Irvine City Councilmember Christina Shea recounted the history of the effort to locate a veterans cemetery on the MCAS El Toro base, an effort led by Vietnam veteran Bill Cook, chairman of Orange County Veterans Memorial Park Foundation.
Orange County veterans have long wanted a cemetery in Orange County; currently, the closest veterans cemeteries are in Riverside and San Diego counties. With the closure of MCAS El Toro in 1999, the veterans have worked tirelessly to have the cemetery located on the former base.
Their mission moved closer to becoming a reality in September when the Irvine City Council approved a land-exchange proposal put forth by the Orange County Veterans Memorial Park Foundation and the FivePoint partnership. The city’s agreement with FivePoint to exchange a former site for the cemetery for the strawberry fields land accelerates the construction timeline to create the cemetery.
State veterans officials at CalVet estimated it would have taken $77 million to demolish the many buildings and prepare the former site for a cemetery. Moving the site to the undeveloped strawberry fields will save Orange County and California taxpayers more than $50 million for the cemetery’s first phase. Construction at the strawberry fields site could begin as early as October 2018.
“We’re honored to be part of this long-overdue dedication to the local men and women who served their country with valor and honor,” said Emile Haddad, FivePoint chairman and CEO. “Thanks to the vision and persistence of the Orange County Veterans Memorial Park Foundation, our service members and their families soon will have a thoughtfully-planned local memorial site that forever conveys the community’s deepest gratitude.”

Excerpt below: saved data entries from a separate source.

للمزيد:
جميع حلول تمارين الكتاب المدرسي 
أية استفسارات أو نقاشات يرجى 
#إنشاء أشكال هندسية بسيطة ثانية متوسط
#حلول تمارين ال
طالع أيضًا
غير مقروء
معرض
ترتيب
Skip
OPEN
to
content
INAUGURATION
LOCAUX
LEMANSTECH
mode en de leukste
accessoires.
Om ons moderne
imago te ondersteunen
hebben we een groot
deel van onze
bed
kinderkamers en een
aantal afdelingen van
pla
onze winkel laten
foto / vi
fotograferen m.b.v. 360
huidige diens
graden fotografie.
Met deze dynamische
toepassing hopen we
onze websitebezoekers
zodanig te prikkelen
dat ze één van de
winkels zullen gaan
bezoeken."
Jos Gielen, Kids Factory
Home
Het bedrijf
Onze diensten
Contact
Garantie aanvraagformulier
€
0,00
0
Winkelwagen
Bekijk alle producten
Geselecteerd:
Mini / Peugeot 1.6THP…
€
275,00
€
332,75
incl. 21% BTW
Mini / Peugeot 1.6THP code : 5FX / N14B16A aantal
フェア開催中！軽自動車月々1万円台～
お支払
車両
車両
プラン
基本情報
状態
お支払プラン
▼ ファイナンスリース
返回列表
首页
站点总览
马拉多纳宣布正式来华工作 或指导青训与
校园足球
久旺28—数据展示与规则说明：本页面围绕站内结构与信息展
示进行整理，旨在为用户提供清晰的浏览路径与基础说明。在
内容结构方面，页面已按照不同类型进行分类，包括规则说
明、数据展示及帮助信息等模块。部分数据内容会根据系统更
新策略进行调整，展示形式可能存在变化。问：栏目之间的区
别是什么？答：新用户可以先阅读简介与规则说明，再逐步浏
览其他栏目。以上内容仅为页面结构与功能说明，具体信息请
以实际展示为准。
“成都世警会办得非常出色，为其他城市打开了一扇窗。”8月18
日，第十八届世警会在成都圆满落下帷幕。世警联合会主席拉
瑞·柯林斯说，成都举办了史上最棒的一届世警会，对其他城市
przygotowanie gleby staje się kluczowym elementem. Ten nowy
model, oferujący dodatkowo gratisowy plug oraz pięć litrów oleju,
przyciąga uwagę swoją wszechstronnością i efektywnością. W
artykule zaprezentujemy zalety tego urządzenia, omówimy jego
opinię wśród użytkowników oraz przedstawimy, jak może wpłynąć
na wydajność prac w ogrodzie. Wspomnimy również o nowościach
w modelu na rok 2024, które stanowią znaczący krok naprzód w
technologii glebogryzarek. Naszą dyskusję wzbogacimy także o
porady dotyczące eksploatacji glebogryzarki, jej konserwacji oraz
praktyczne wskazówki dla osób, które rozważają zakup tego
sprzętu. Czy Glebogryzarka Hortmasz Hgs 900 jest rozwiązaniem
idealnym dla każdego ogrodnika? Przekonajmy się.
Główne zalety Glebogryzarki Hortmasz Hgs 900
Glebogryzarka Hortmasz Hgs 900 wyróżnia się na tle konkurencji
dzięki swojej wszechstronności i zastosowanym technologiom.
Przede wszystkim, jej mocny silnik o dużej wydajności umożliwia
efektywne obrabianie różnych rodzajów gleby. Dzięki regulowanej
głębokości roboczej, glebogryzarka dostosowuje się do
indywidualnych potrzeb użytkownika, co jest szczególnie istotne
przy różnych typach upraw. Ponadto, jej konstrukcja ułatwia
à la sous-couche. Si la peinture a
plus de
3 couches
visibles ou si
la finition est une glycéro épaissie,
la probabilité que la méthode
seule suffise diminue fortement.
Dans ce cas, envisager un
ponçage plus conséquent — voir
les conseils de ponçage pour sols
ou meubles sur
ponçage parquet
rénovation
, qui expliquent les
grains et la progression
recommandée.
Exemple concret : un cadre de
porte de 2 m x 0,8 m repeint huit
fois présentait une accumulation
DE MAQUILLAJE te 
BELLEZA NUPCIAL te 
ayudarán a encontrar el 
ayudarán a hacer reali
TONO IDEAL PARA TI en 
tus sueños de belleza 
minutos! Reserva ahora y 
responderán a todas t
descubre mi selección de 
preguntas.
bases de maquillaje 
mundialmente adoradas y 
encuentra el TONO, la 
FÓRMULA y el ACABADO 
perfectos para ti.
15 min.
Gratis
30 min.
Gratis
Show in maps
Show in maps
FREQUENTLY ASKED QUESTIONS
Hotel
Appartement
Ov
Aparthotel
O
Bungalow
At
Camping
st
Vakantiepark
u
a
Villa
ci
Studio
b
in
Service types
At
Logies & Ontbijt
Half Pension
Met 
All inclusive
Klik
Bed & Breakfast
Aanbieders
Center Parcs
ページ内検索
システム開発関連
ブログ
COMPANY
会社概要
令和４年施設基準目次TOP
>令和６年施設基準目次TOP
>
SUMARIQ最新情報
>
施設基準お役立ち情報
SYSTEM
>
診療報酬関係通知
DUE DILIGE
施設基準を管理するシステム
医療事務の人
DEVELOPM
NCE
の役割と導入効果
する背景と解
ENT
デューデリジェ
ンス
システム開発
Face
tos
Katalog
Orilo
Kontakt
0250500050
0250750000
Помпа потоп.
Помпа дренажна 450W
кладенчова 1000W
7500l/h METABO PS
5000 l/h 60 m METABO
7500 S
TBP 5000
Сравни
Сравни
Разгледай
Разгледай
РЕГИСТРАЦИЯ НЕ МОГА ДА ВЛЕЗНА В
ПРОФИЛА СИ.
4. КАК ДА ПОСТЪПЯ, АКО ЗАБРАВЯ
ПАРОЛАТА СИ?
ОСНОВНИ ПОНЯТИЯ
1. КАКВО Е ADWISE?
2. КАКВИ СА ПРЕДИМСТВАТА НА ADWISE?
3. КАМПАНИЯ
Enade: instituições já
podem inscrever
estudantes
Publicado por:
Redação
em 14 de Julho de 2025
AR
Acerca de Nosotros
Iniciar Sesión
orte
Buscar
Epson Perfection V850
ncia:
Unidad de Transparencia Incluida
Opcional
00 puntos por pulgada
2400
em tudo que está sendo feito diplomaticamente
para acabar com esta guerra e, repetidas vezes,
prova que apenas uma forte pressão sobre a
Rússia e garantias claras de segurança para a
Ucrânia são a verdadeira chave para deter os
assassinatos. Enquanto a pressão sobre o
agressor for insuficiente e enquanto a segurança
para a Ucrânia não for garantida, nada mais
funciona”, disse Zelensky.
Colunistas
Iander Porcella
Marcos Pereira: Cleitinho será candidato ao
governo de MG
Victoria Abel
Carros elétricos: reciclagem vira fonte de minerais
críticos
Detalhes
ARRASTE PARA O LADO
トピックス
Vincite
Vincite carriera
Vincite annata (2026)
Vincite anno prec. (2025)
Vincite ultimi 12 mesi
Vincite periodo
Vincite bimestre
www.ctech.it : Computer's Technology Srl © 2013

There was much patriotism and limited politics at the event, with several speakers mentioning the bipartisan nature of the support for the veterans cemetery at all levels of government. Some speakers alluded to a faction in Irvine seeking to delay and damage the effort to establish the approved veterans cemetery by returning it to the $77 million site. As the veterans, many elderly, rose to pledge allegiance to the American flag as it was raised over the site where they wish to be buried, the effort to deny and delay their dream of a veterans cemetery seemed even more demeaned and disingenuous.
Others who spoke during the ceremony included Irvine Councilmember Melissa Fox, who spoke movingly of her father’s and family’s service in the Korean conflict; Orange County Supervisors Michele Steel and Todd Spitzer; Assemblywoman Sharon Quirk-Silva and Assemblyman Steven Choi; State Senator Janet Nguyen; and U.S. Representatives Lou Correa and Dana Rohrabacher.
All expressed their gratitude to Orange County service members and congratulated veterans leader Bill Cook, who worked for decades to make the dream of an Orange County place where the brave men and women of the U.S. military could find a final resting place.
A 21-gun salute by a local American Legion color guard troop honored America’s servicemen and servicewomen, including an estimated 132,000 veterans who live in Orange County. As the U.S. flag was raised, it flew above and beside the California state flag and flags representing each of the five branches of the United States Armed Forces. As a bagpiper played the hymns of the five service branches—Army, Navy, Air Force, Coast Guard and Marine Corps—veterans stood and cheered, while many civilians looking on wiped away tears.